Controllati, puniti, “premiati”. Sul lasciapassare e il mondo che ci prepara

Volantino distribuito alla manifestazione contro il “green pass” del 9 ottobre a Trento. Anche lo striscione della foto si riferisce alla stessa occasione.

CONTROLLATI, PUNITI, “PREMIATI”

Sul lasciapassare e il mondo che ci prepara

Se pochi mesi fa guardavamo con inquietudine alla realtà cinese – dove era rapidamente diventato di fatto impossibile circolare senza mostrare continuamente, smartphone alla mano, di essere “puliti”, sulla base del tracciamento dei propri spostamenti e dei possibili contatti con positivi – adesso stiamo per trovarci quella realtà materializzata di fronte. Il green pass è un dispositivo che lungi dall’essere costitutivamente legato alla fase di emergenza – già ormai permanente – sanitaria, è qui per restare, al di là delle forme specifiche che potrà assumere: una volta introdotto uno strumento in grado di tracciare in maniera puntuale, centralizzata e automatizzata tutti gli spostamenti e le attività di tutta la popolazione, e che consente di modulare in tempo reale e in modo potenzialmente individualizzato la libertà di movimento e di accesso a una serie di attività e di servizi sulla base, di fatto, dell’adesione alle ingiunzioni delle autorità, è ingenuo pensare che possa essere riposto con la fine dello stato di pandemia (ammesso che una fine ci sarà) – anche perché non sarà giustificato solo in chiave di controllo e discriminazione, ma anche di ottimizzazione dei servizi grazie all’analisi dei dati che permette di raccogliere.

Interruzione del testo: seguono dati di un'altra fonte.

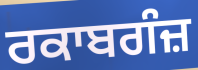
ਰਕਾਬਗੰਜ਼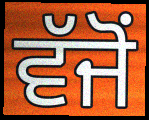
ਵੱਜੋਂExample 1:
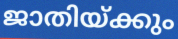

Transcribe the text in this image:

ജാതിയ്ക്കും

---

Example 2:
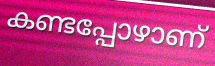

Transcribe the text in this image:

കണ്ടപ്പോഴാണ്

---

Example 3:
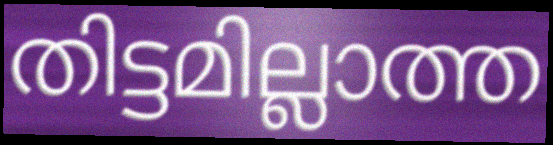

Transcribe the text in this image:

തിട്ടമില്ലാത്ത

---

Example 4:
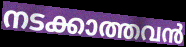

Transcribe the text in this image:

നടക്കാത്തവൻ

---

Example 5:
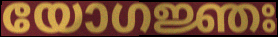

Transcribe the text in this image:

യോഗജ്ഞഃ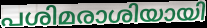
പശിമരാശിയായി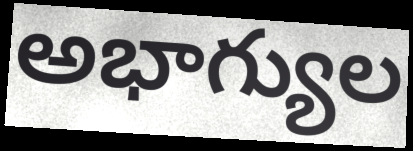
అభాగ్యుల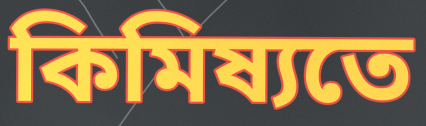
কিমিষ্যতে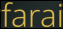
farai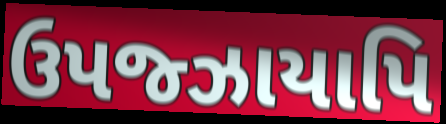
ઉપજ્ઝાયાપિ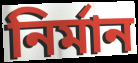
নিৰ্মান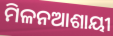
ମିଳନଆଶାୟୀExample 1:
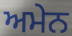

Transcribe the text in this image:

ਅਮੇਨ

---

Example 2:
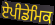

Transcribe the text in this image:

ਏਪੀਡੇਮਿਕ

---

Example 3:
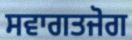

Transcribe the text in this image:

ਸਵਾਗਤਜੋਗ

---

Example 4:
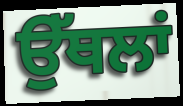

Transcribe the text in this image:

ਉੱਥਲਾਂ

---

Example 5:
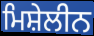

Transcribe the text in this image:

ਮਿਸ਼ੇਲੀਨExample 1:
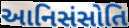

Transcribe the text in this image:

આનિસંસોતિ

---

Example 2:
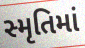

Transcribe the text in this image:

સ્મૃતિમાં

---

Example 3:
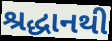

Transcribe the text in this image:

શ્રદ્ધાનથી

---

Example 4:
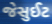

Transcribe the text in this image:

જેસુઈટ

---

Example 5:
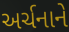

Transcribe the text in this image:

અર્ચનાને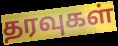
தரவுகள்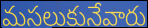
మసలుకునేవారు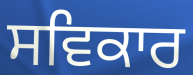
ਸਵਿਕਾਰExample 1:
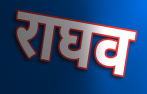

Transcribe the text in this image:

राघव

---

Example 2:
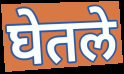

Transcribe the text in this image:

घेतले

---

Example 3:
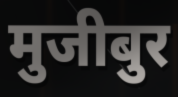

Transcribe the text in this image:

मुजीबुर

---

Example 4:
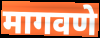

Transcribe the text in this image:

मागवणे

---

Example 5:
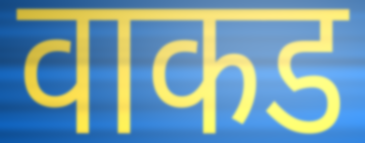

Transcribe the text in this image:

वाकड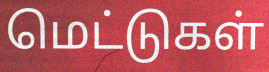
மெட்டுகள்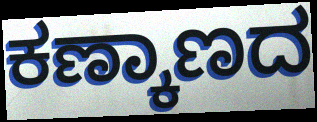
ಕಣ್ಕಾಣದ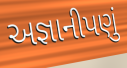
અજ્ઞાનીપણુંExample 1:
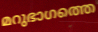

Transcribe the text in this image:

മറുഭാഗത്തെ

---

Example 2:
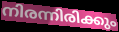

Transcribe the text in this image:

നിരന്നിരിക്കും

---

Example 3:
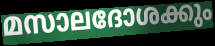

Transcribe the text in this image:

മസാലദോശക്കും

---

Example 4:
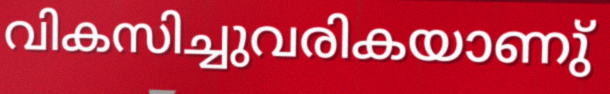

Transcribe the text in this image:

വികസിച്ചുവരികയാണു്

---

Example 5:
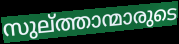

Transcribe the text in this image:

സുല്ത്താന്മാരുടെ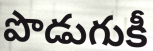
పొడుగుకీ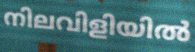
നിലവിളിയിൽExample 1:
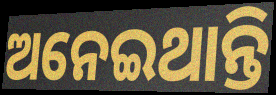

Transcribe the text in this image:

ଅନେଇଥାନ୍ତି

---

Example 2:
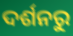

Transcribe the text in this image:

ଦର୍ଶନରୁ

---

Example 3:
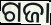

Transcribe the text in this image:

ଗଜା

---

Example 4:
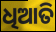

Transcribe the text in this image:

ଧିଆତି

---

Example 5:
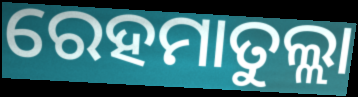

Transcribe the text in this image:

ରେହମାତୁଲ୍ଲା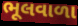
ભૂલવાળાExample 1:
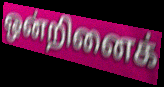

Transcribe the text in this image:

ஒன்றினைக்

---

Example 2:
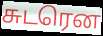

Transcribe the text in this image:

சுடரென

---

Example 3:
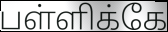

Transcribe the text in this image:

பள்ளிக்கே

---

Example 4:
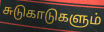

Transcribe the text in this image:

சுடுகாடுகளும்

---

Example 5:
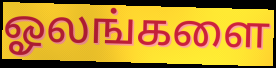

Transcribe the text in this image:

ஓலங்களைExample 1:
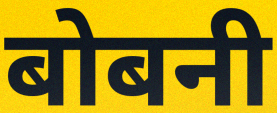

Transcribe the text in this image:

बोबनी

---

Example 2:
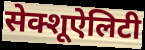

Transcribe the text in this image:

सेक्शूऐलिटी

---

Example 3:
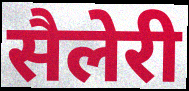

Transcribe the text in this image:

सैलेरी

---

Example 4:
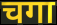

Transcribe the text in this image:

चगा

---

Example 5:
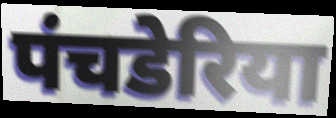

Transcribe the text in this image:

पंचडेरिया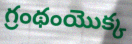
గ్రంథంయొక్క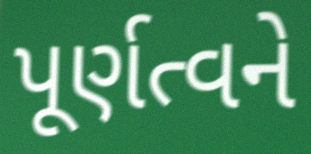
પૂર્ણત્વને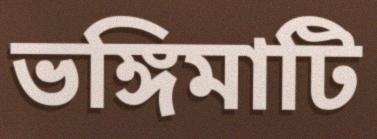
ভঙ্গিমাটি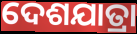
ଦେଶଯାତ୍ରା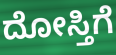
ದೋಸ್ತಿಗೆ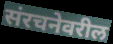
संरचनेवरीलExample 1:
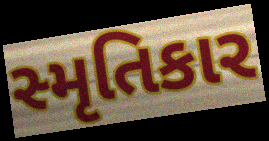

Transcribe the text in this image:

સ્મૃતિકાર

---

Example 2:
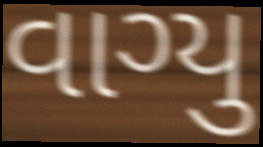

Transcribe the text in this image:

વાગ્યુ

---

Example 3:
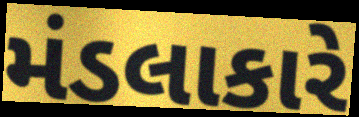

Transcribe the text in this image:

Il modello verso il quale si tende è evidentemente quello del cosiddetto “credito sociale” cinese, in corso di perfezionamento (c’è una certa assonanza fra le parole del manager cinese secondo il quale il credito sociale “farà in modo che le persone cattive non abbiano socialmente alcun posto dove andare”, e l’intenzione del governatore PD della Toscana di bandire i non vaccinati da tutti i luoghi pubblici). In Cina, grazie all’integrazione e all’analisi algoritmica di tutte le informazioni raccolte da istituzioni, banche, social, telecamere intelligenti ecc. (dal livello di istruzione alle amicizie che si hanno, dalla puntualità nel pagamento delle rate al tipo di acquisti che si fanno – e non si parla solo del rispetto delle leggi, ma anche di una più ampia “morale sociale”), viene assegnato ad ogni cittadino e continuamente aggiornato un punteggio di affidabilità sulla base del quale si viene “premiati” o esclusi da una serie di servizi (automaticamente e in tempo reale, senza passare per procedimenti penali o amministrativi: come con la x rossa per i non vaccinati…). È un meccanismo già all’opera anche nel mondo occidentale, dove banche e datori di lavoro si affidano a strumenti di analisi dei comportamenti online per decidere se concedere un prestito o assumere un candidato – e le assicurazioni sanitarie possono contare sui sensori indossabili e in prospettiva ingeribili della telemedicina per controllare a distanza il rispetto degli stili di vita prescritti e penalizzare i comportamenti individuali non conformi (si pensi alle proposte di far pagare le cure a chi non si vaccina). Ogni passo avanti della digitalizzazione in qualsiasi settore, dall’identità digitale alla “lotta al contante” in chiave antievasione, è chiaramente un passo avanti in questa direzione.

Più docili verso le esigenze del profitto, sempre più assimilati alle macchine. Non solo più poveri, dunque, ma anche più disumani. Questo è il “programma”. Sta a noi, la variante umana, sabotarlo.